Les sanctions internationales longtemps imposées à l’Iran ont permis au corps des gardiens – les pasdarans – de considérablement renforcer leur emprise sur l’économie. Une présence étouffante, qui pénalise l’ouverture économique, la priorité du président Hassan Rohani depuis la signature de l’accord nucléaire en 2015 avec les grandes puissances.

Les gardiens visent le pétrole

Fort de sa confortable réélection, le 19 mai, Hassan Rohani veut leur rogner les ailes. Mais les gardiens, soutenus par leur chef, le guide suprême l’ayatollah Ali Khamenei, résistent. Au sommet du pouvoir, les luttes sont rudes. Les gardiens lorgnent désormais le pétrole, un secteur dont ils étaient jusque-là largement exclus. Signe des tensions entre les différents pôles du pouvoir: deux ans après la signature de l’accord nucléaire, la rédaction d’un contrat pétrolier type n’est toujours pas finalisée. «Le texte n’est pas accepté par le Conseil suprême national de sécurité, confie un diplomate. C’est la bataille autour de la poule aux œufs d’or.»

«Rohani a envoyé un projet de contrat à l’entourage du guide, révèle son conseiller économique, Saeed Leylaz. Le sommet du pouvoir a répertorié quinze problèmes, dont Rohani et son équipe ont tenu compte dans un nouveau projet de contrat qu’ils ont retourné à l’équipe du guide. Mais celle-ci leur a renvoyé avec cette fois plus d’une centaine de points à revoir.» Autrement dit, les gardiens et leurs soutiens bloquent. Cette obstruction a fini par exaspérer Rohani qui les a attaqués comme rarement durant sa campagne électorale. «Ne vous mêlez pas de politique, comme l’ayatollah Khomeyni l’avait demandé dans son testament», s’est exclamé le président dans un meeting.

Pour lui, les pasdarans doivent se concentrer sur leur mission originelle de protection du régime et de ses frontières.

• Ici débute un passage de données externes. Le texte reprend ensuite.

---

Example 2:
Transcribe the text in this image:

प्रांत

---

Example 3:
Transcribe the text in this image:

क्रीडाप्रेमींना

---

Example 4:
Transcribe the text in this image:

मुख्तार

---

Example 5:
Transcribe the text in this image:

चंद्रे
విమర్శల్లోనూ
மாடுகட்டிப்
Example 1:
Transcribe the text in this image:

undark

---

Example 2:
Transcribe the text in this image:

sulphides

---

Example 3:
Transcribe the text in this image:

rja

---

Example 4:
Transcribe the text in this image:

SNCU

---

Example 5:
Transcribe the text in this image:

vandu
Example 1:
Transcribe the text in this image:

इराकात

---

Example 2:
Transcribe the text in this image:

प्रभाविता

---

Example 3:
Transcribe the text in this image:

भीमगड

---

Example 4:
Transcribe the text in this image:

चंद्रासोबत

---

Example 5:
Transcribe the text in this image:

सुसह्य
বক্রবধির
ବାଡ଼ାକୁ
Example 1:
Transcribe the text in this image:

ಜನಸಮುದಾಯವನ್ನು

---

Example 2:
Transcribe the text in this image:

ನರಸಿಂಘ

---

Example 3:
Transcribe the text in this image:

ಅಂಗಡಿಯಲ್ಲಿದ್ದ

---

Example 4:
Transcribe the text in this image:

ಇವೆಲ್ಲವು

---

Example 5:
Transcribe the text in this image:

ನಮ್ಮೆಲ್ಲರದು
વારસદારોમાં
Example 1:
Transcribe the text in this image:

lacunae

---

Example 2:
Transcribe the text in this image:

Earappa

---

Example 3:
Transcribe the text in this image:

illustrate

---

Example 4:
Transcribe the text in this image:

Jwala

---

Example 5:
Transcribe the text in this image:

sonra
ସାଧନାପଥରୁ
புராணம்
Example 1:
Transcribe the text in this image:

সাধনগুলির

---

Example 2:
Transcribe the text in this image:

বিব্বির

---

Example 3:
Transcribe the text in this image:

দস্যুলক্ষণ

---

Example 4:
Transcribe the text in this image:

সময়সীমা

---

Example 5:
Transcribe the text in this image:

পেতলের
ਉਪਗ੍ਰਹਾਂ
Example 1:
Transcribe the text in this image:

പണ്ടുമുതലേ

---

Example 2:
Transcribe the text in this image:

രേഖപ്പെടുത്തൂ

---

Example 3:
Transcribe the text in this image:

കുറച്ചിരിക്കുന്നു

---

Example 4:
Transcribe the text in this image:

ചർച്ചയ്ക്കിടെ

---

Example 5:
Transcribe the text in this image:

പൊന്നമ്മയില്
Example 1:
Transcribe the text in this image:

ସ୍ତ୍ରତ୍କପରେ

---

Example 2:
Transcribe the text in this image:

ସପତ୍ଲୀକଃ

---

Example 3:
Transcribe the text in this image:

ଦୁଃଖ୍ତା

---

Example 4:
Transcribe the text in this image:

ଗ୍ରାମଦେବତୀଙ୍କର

Les gardiens, qui soutenaient le conservateur Ebrahim Raissi, «ont beaucoup interféré dans la campagne», regrette Saeed Leylaz. Dans son bras de fer attendu avec les gardiens, ceux-ci ne lui feront aucun cadeau. Qassem Soleimani, le chef de la Force al-Qods, le bras armé des gardiens hors d’Iran, n’a pas félicité Rohani, après sa victoire.

Entre le président et les pasdarans, l’animosité est ancienne. «Après la guerre contre l’Irak à la fin des années 1980, Rohani militait déjà pour que l’État donne plus de moyens à l’armée régulière et non pas aux gardiens», se souvient un ancien cadre des gardiens. De tous les centres du pouvoir, les pasdarans ont le plus à perdre avec l’ouverture prônée par Rohani. «Au cours de son premier mandat, le président a déjà essayé de réduire leur budget, se souvient un banquier. Mais le guide a refusé. Les pasdarans sont incontournables. Aujourd’hui, ils veulent entrer à la NIOC, la société qui gère le pétrole. S’ils réussissent, ils seront parvenus à capter la majeure partie des ressources de l’État.» Mais les gardiens sont également vigilants sur la question de la succession du guide, âgé de 77 ans, que lorgnerait Hassan Rohani. Et ils rejettent une ouverture, qui braderait des pans entiers de l’économie aux firmes étrangères.

La place des gardiens dans l’Iran de demain est une des principales contradictions que devront trancher, tôt ou tard, ses dirigeants. À l’intérieur, les pasdarans sont un frein à l’ouverture. Mais à l’extérieur, grâce à la force al-Qods, l’Iran a renforcé ses positions en Irak, en Syrie et au Yémen. «Son chef Soleimani et ses gars veulent une récompense, prévient le banquier. Pas plus d’hommes, ni plus d’argent, mais plus d’influence au sein du pouvoir, et c’est cela qui va tendre le système.» Pas sûr que Hassan Rohani réussisse là où il a jusqu’à maintenant échoué.